But the King, whose mind was whirling ever more rapidly now, soon returned to his suspicion of the American "democrat." Again the harsh words he spoke behind West's back encouraged the op­position in the Academy, and West, refusing to be daunted by a mere worldly monarch, became even louder in his praises of the French revolution. The English court, deep in war, trembling at the spectre of an invasion from across the Channel, could not.stand such heresy; the connoisseurs turned on their former darling. A bishop exclaimed at Windsor: "Oh, do look at those wretched things by West!" while Queen Charlotte-paled at the mere mention of West's name, and the princesses spoke of him with disgust.

On November 29, 1805, West told Farington he was sick of the whole intrigue; he would resign as president. On December 1 he added that he would not continue in the presidency for a thou­sand pounds a year. He did not trouble to tell the King personally of his decision; he sent a letter. Although he probably could have been re-elected, he continued to refuse to run, and on December 10 watched Wyatt's election to succeed him. Farington commented that West's appearance had changed very much in a year; he had become very thin and bony.

West set to work grimly to show the Academy what it had lost by repudiating a great painter and electing an architect; he painted The Death of Nelson. A year or so before, according to a story, he told George Ticknor, West had sat beside the admiral at-a public dinner. After regretting that in his youth he had never imbibed a taste for art, Nelson said: "But there is one picture whose power I do feel. I never pass a paint shop where your Death of Wolfe is in the window without being stopped by it." He asked West why he had not painted other similar subjects.

"Because, my lord, there are no more subjects."

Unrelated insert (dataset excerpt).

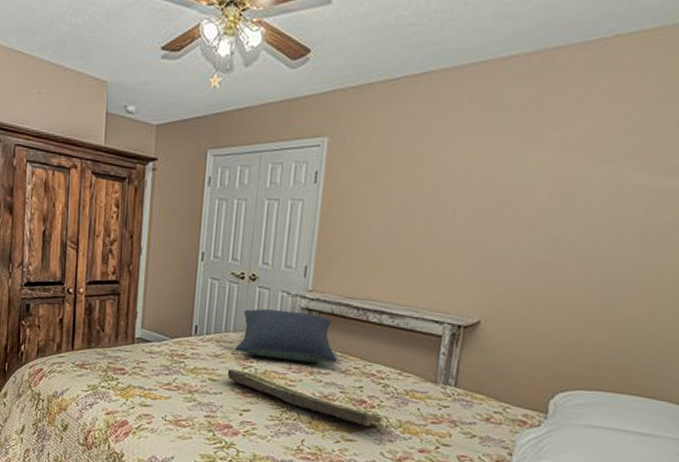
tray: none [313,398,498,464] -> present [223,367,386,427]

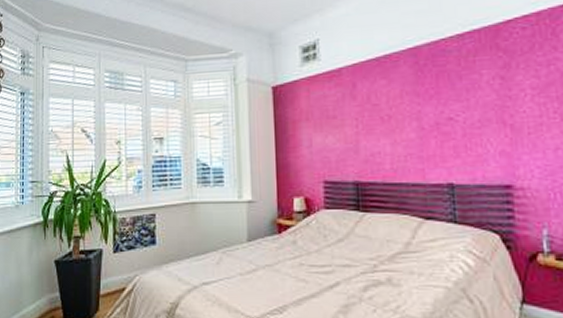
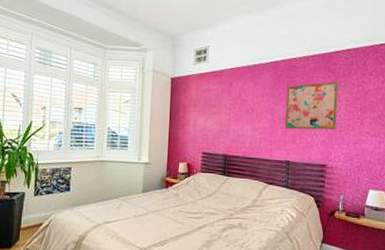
wall art: none [437,63,522,139] -> present [285,81,339,130]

"Damn it!" cried Nelson. "I didn't think of that."

"But, my lord, I fear that your intrepidity may yet furnish me such another scene, and if it should I shall certainly avail myself of it."

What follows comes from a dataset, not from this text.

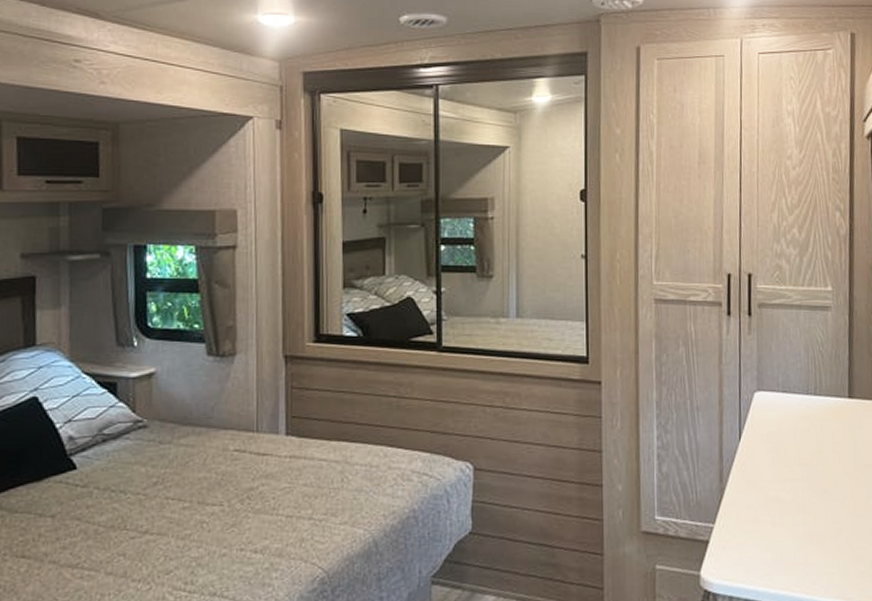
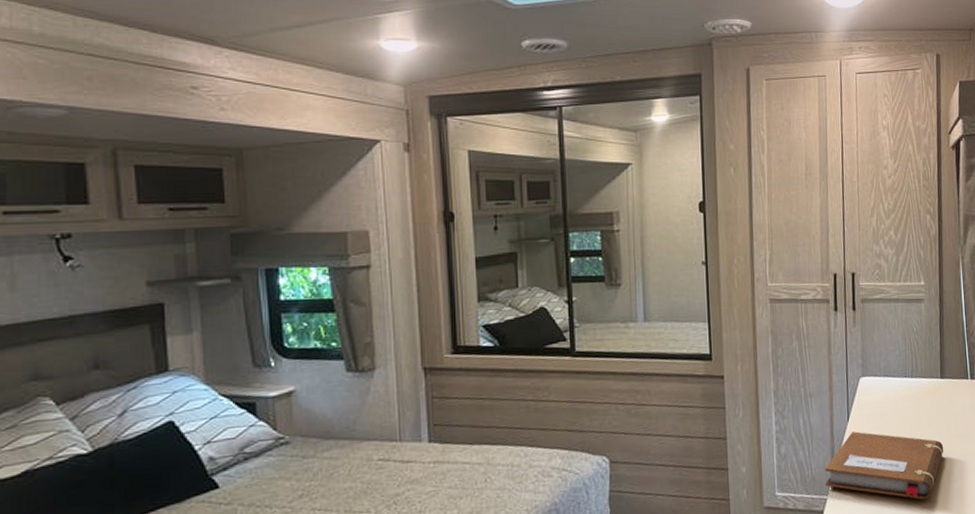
notebook: none [712,453,851,537] -> present [825,431,944,500]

"Will you?" cried Nelson, pouring out champagne and clinking his glass violently against West's. "Will you, Mr. West? Then I hope I shall die in the next battle." The next battle was Trafalgar.

West did not send his Death of Nelson to the Academy exhibi­tion, but showed it as a rival attraction in his own studio; the sub­ject was so popular and the artist's reputation still so great with the masses, who did not know of his political heresy, that thirty thou­sand people came to see the painting.

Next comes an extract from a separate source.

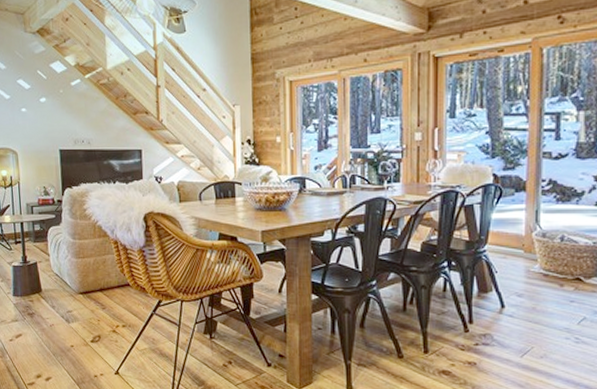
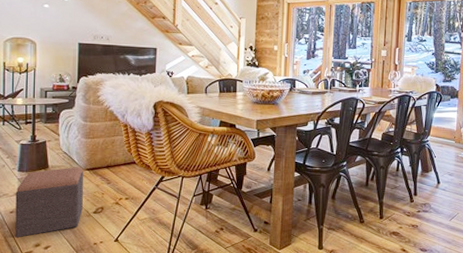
footstool: none [12,290,80,368] -> present [15,167,83,238]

Although West pretended that "what he had experienced in the Academy, and the abhorrence in which he held many members of it, rendered it hateful to him," he was delighted to see Wyatt's administration lead to nothing but intrigue and dissatisfaction. The architect did not have the calm, dispassionate temper of the American-born painter; instead of smoothing over disagreements between members, he aggravated them, and soon the Academy meetings degenerated into acrimonious battles that made even West's former opponents miss the more quiet years of his presi­dency.